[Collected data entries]
^^^^^^^^
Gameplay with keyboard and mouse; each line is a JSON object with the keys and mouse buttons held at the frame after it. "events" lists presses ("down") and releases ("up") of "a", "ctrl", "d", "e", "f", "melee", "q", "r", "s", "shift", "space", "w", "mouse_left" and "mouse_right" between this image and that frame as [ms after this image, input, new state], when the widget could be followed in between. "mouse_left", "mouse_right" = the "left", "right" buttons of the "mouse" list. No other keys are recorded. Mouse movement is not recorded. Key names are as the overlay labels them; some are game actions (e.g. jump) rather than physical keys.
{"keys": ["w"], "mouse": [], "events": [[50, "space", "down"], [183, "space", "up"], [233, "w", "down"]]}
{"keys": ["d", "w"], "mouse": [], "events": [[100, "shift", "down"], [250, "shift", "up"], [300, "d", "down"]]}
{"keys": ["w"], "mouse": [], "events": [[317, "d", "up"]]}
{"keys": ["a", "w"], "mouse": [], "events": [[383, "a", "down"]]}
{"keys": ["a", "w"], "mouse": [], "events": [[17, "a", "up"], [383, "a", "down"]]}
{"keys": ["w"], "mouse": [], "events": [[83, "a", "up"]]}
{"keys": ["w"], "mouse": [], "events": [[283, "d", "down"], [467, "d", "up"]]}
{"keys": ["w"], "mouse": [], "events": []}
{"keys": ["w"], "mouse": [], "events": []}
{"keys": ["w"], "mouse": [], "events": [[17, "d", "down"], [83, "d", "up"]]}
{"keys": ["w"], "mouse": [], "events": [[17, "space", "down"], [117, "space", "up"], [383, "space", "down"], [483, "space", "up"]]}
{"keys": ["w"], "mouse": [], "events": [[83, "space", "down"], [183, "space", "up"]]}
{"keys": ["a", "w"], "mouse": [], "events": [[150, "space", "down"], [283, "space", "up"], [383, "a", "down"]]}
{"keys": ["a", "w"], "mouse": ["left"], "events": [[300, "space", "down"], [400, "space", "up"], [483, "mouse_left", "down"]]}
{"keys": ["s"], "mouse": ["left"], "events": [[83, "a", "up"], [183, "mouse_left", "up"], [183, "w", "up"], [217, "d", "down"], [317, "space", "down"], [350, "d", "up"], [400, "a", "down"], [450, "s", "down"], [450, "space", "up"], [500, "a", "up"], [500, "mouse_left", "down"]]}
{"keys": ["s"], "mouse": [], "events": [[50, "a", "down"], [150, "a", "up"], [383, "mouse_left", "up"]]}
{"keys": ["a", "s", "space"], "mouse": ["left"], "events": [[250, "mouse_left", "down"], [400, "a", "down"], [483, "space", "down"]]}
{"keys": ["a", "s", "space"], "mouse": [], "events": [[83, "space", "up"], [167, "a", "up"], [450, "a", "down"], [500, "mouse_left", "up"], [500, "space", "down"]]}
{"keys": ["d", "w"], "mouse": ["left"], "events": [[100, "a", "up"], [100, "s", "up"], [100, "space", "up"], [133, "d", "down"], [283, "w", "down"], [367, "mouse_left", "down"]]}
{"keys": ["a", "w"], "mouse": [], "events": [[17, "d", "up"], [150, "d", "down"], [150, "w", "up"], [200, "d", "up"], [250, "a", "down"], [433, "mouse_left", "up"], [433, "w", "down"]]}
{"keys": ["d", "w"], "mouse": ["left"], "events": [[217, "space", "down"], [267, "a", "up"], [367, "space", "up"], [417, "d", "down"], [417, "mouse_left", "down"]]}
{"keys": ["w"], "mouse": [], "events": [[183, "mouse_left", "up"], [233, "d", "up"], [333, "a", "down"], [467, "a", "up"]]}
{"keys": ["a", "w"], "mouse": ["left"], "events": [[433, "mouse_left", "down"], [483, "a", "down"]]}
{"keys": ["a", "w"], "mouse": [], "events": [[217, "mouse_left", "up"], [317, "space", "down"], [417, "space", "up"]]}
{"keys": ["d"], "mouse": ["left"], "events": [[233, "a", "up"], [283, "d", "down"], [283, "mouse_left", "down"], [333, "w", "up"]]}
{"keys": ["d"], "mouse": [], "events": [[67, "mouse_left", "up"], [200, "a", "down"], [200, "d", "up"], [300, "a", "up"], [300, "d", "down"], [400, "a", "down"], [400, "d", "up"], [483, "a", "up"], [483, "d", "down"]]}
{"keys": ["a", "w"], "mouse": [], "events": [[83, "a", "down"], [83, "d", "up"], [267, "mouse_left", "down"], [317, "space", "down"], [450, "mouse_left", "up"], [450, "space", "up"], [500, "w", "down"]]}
^^^^^^^^
- [PROBLEM DETAILS]:
Recopy the records without any alteration.

- [TASK SOLUTION]:
Gameplay with keyboard and mouse; each line is a JSON object with the keys and mouse buttons held at the frame after it. "events" lists presses ("down") and releases ("up") of "a", "ctrl", "d", "e", "f", "melee", "q", "r", "s", "shift", "space", "w", "mouse_left" and "mouse_right" between this image and that frame as [ms after this image, input, new state], when the widget could be followed in between. "mouse_left", "mouse_right" = the "left", "right" buttons of the "mouse" list. No other keys are recorded. Mouse movement is not recorded. Key names are as the overlay labels them; some are game actions (e.g. jump) rather than physical keys.
{"keys": ["w"], "mouse": [], "events": [[50, "space", "down"], [183, "space", "up"], [233, "w", "down"]]}
{"keys": ["d", "w"], "mouse": [], "events": [[100, "shift", "down"], [250, "shift", "up"], [300, "d", "down"]]}
{"keys": ["w"], "mouse": [], "events": [[317, "d", "up"]]}
{"keys": ["a", "w"], "mouse": [], "events": [[383, "a", "down"]]}
{"keys": ["a", "w"], "mouse": [], "events": [[17, "a", "up"], [383, "a", "down"]]}
{"keys": ["w"], "mouse": [], "events": [[83, "a", "up"]]}
{"keys": ["w"], "mouse": [], "events": [[283, "d", "down"], [467, "d", "up"]]}
{"keys": ["w"], "mouse": [], "events": []}
{"keys": ["w"], "mouse": [], "events": []}
{"keys": ["w"], "mouse": [], "events": [[17, "d", "down"], [83, "d", "up"]]}
{"keys": ["w"], "mouse": [], "events": [[17, "space", "down"], [117, "space", "up"], [383, "space", "down"], [483, "space", "up"]]}
{"keys": ["w"], "mouse": [], "events": [[83, "space", "down"], [183, "space", "up"]]}
{"keys": ["a", "w"], "mouse": [], "events": [[150, "space", "down"], [283, "space", "up"], [383, "a", "down"]]}
{"keys": ["a", "w"], "mouse": ["left"], "events": [[300, "space", "down"], [400, "space", "up"], [483, "mouse_left", "down"]]}
{"keys": ["s"], "mouse": ["left"], "events": [[83, "a", "up"], [183, "mouse_left", "up"], [183, "w", "up"], [217, "d", "down"], [317, "space", "down"], [350, "d", "up"], [400, "a", "down"], [450, "s", "down"], [450, "space", "up"], [500, "a", "up"], [500, "mouse_left", "down"]]}
{"keys": ["s"], "mouse": [], "events": [[50, "a", "down"], [150, "a", "up"], [383, "mouse_left", "up"]]}
{"keys": ["a", "s", "space"], "mouse": ["left"], "events": [[250, "mouse_left", "down"], [400, "a", "down"], [483, "space", "down"]]}
{"keys": ["a", "s", "space"], "mouse": [], "events": [[83, "space", "up"], [167, "a", "up"], [450, "a", "down"], [500, "mouse_left", "up"], [500, "space", "down"]]}
{"keys": ["d", "w"], "mouse": ["left"], "events": [[100, "a", "up"], [100, "s", "up"], [100, "space", "up"], [133, "d", "down"], [283, "w", "down"], [367, "mouse_left", "down"]]}
{"keys": ["a", "w"], "mouse": [], "events": [[17, "d", "up"], [150, "d", "down"], [150, "w", "up"], [200, "d", "up"], [250, "a", "down"], [433, "mouse_left", "up"], [433, "w", "down"]]}
{"keys": ["d", "w"], "mouse": ["left"], "events": [[217, "space", "down"], [267, "a", "up"], [367, "space", "up"], [417, "d", "down"], [417, "mouse_left", "down"]]}
{"keys": ["w"], "mouse": [], "events": [[183, "mouse_left", "up"], [233, "d", "up"], [333, "a", "down"], [467, "a", "up"]]}
{"keys": ["a", "w"], "mouse": ["left"], "events": [[433, "mouse_left", "down"], [483, "a", "down"]]}
{"keys": ["a", "w"], "mouse": [], "events": [[217, "mouse_left", "up"], [317, "space", "down"], [417, "space", "up"]]}
{"keys": ["d"], "mouse": ["left"], "events": [[233, "a", "up"], [283, "d", "down"], [283, "mouse_left", "down"], [333, "w", "up"]]}
{"keys": ["d"], "mouse": [], "events": [[67, "mouse_left", "up"], [200, "a", "down"], [200, "d", "up"], [300, "a", "up"], [300, "d", "down"], [400, "a", "down"], [400, "d", "up"], [483, "a", "up"], [483, "d", "down"]]}
{"keys": ["a", "w"], "mouse": [], "events": [[83, "a", "down"], [83, "d", "up"], [267, "mouse_left", "down"], [317, "space", "down"], [450, "mouse_left", "up"], [450, "space", "up"], [500, "w", "down"]]}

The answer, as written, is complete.